Platypus could also be life forms alien to Earth. Put eggs. They are milk. They have bright biofluorescent skin, poisonous spikes on the back of their legs, and 10 sex chromosomes when mammals are supposed to have two. They are one of five existing species of monotremes, creatures that emerged millions of years before modern mammals appeared on the scene. Now, what is possibly the strangest mammal in the world has been mapped to its entire genome by scientists. Exposure of its genes has finally explained how and why some of its most extreme features evolved.
“Egg-laying mammals (monotremes) are the only group of mammals in terians (marsupials and eutraus) and provide key information about the evolution of mammals,” said biologist Guojie Zhang of the University of Copenhagen. who recently co-authored a study published in Nature.
Monotremes are technically mammals, being “technically” the operative word here. What they really are is a mashup of genes from mammals, reptiles, and birds that somehow worked to help the platypus and four species of equidna (which looks like a species of alien hedgehog) survive for so long. Eutherian mammals, like humans, give birth to young. Metaterian mammals, or marsupials, carry their young in a bag where they develop until they are ready to roam wildlife on their own. Monotremes, also known as prototerians, lay eggs, but still produce milk for their offspring. This milk is secreted through the sweat glands.
How did this even develop into something that is a mammal or at least adjacent to a mammal? Vitellogenin genes are proteins in the blood from which an egg yolk is formed. They can be found in anything that makes eggs. Estrogens help form them in the liver, where they are modified and then sent to the ovaries to transform them into what will become the yolk. Humans and marsupials lost these genes. As it evolved, the platypus managed to hang on to one, which explains why it lays eggs. It can get away with it because the vitellogenin gene it has makes its young less dependent on yolk proteins, as it also produces milk for them.
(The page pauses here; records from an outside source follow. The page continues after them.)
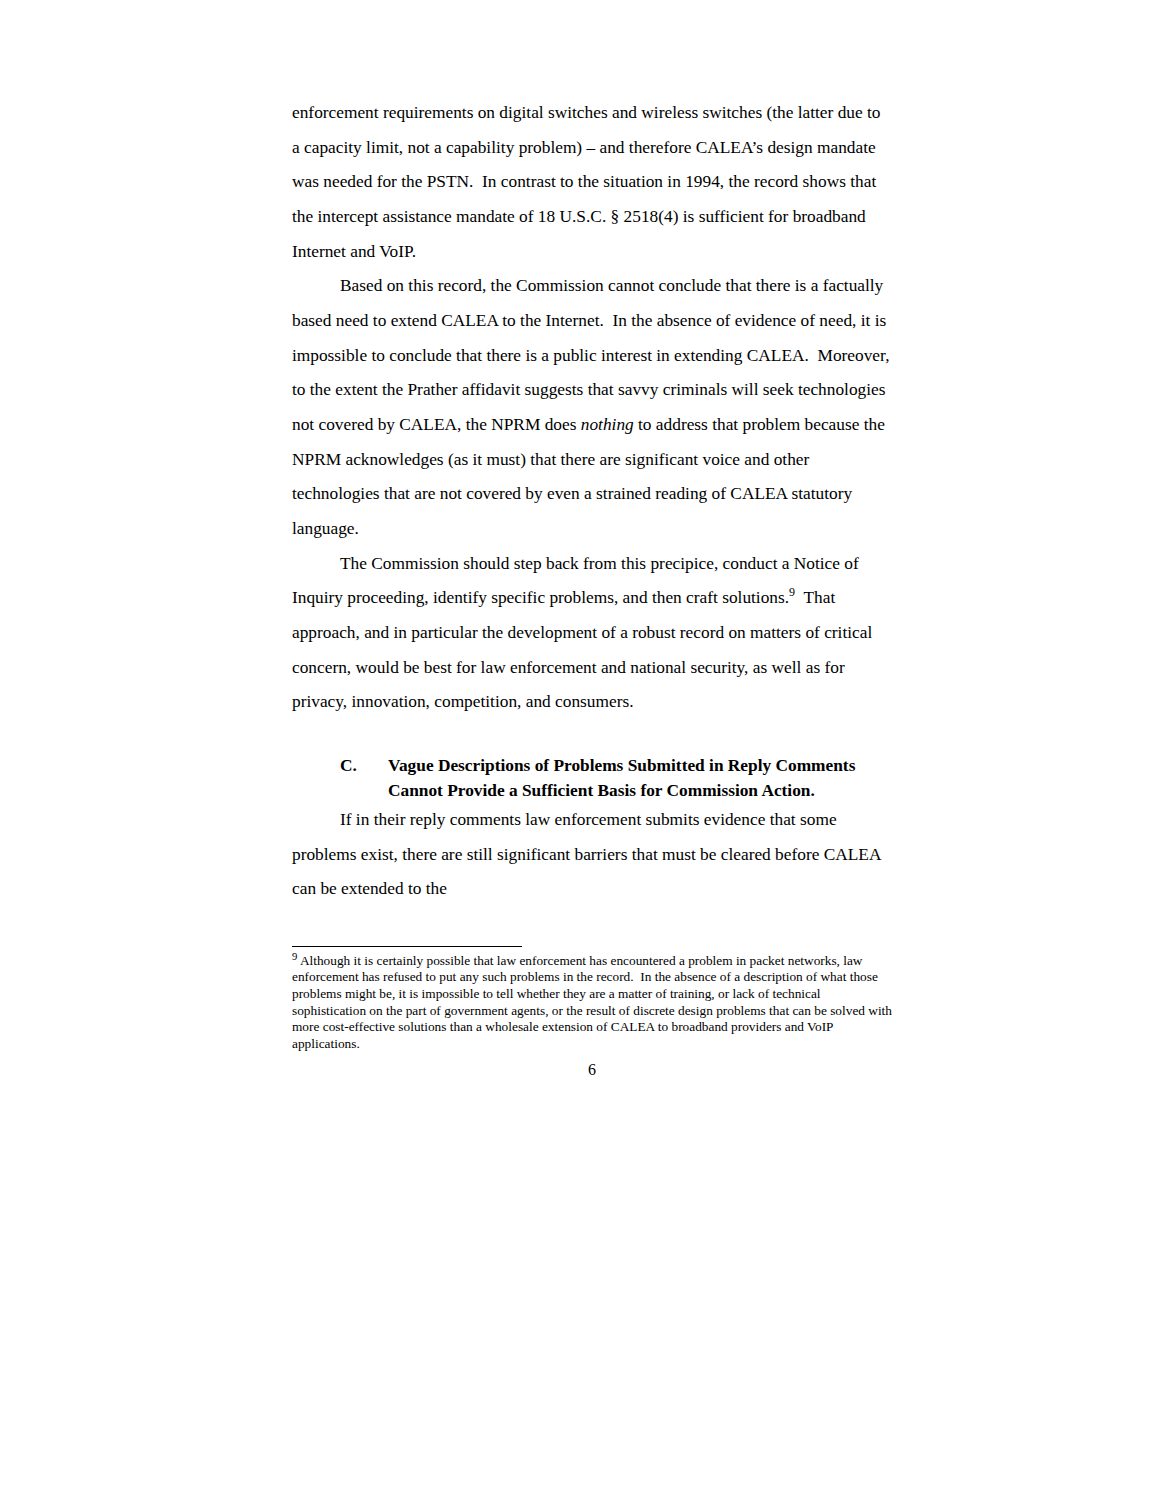enforcement requirements on digital switches and wireless switches (the latter due to a capacity limit, not a capability problem) – and therefore CALEA’s design mandate was needed for the PSTN. In contrast to the situation in 1994, the record shows that the intercept assistance mandate of 18 U.S.C. § 2518(4) is sufficient for broadband Internet and VoIP.
Based on this record, the Commission cannot conclude that there is a factually based need to extend CALEA to the Internet. In the absence of evidence of need, it is impossible to conclude that there is a public interest in extending CALEA. Moreover, to the extent the Prather affidavit suggests that savvy criminals will seek technologies not covered by CALEA, the NPRM does nothing to address that problem because the NPRM acknowledges (as it must) that there are significant voice and other technologies that are not covered by even a strained reading of CALEA statutory language.
The Commission should step back from this precipice, conduct a Notice of Inquiry proceeding, identify specific problems, and then craft solutions.9 That approach, and in particular the development of a robust record on matters of critical concern, would be best for law enforcement and national security, as well as for privacy, innovation, competition, and consumers.
C. Vague Descriptions of Problems Submitted in Reply Comments Cannot Provide a Sufficient Basis for Commission Action.
If in their reply comments law enforcement submits evidence that some problems exist, there are still significant barriers that must be cleared before CALEA can be extended to the
9 Although it is certainly possible that law enforcement has encountered a problem in packet networks, law enforcement has refused to put any such problems in the record. In the absence of a description of what those problems might be, it is impossible to tell whether they are a matter of training, or lack of technical sophistication on the part of government agents, or the result of discrete design problems that can be solved with more cost-effective solutions than a wholesale extension of CALEA to broadband providers and VoIP applications.
6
What vitellogenin has revealed from platypus genes is that milk production in mammals was passed on to a common ancestor who shared the planet with dinosaurs more than 170 million years ago. Its genome also emerges when it lost its teeth: when half of the eight genes needed for teeth disappeared just 50 million years later. Instead, he uses horn dishes on the inside of his duckbill to crush small crustaceans that usually appear on the menu. Another question that Zhang and his colleagues were finally able to answer was how platypus managed to maintain the 10 sex chromosomes of their ancestors. Eutherians and marsupials have only one X chromosome and one Y chromosome, while the platypus has had five.
What the team’s research suggested was that monotreme ancestors had the 10 X and Y in a ring until they broke into smaller pieces. This is as far away from eutherians as we are that the sex chromosomes of a platypus are actually closer to those of chickens, but it still shows that we are related to birds in some way.
The coolest feature of the platypus may be its glowing skin in the dark. Biofluorescence occurs when wavelengths of light that are too short for human eyes to see are absorbed and re-emitted as longer, more visible wavelengths, which cause this glow to pass. You often see this phenomenon in tall fish, but a (kind of) mammal? Platypus are nocturnal creatures that usually escape when the sun has just set and swim with their eyes closed. This explains the electric receivers on your bill that help you look for prey. What it doesn’t explain is why they need it when they don’t even see it, but absorbing UV light can make it less visible to UV-sensitive predators with near-preternatural night vision.
While we will always be on the lookout for extraterrestrials, it is puzzling to see how alien some creatures that appeared and evolved right here on Earth may be.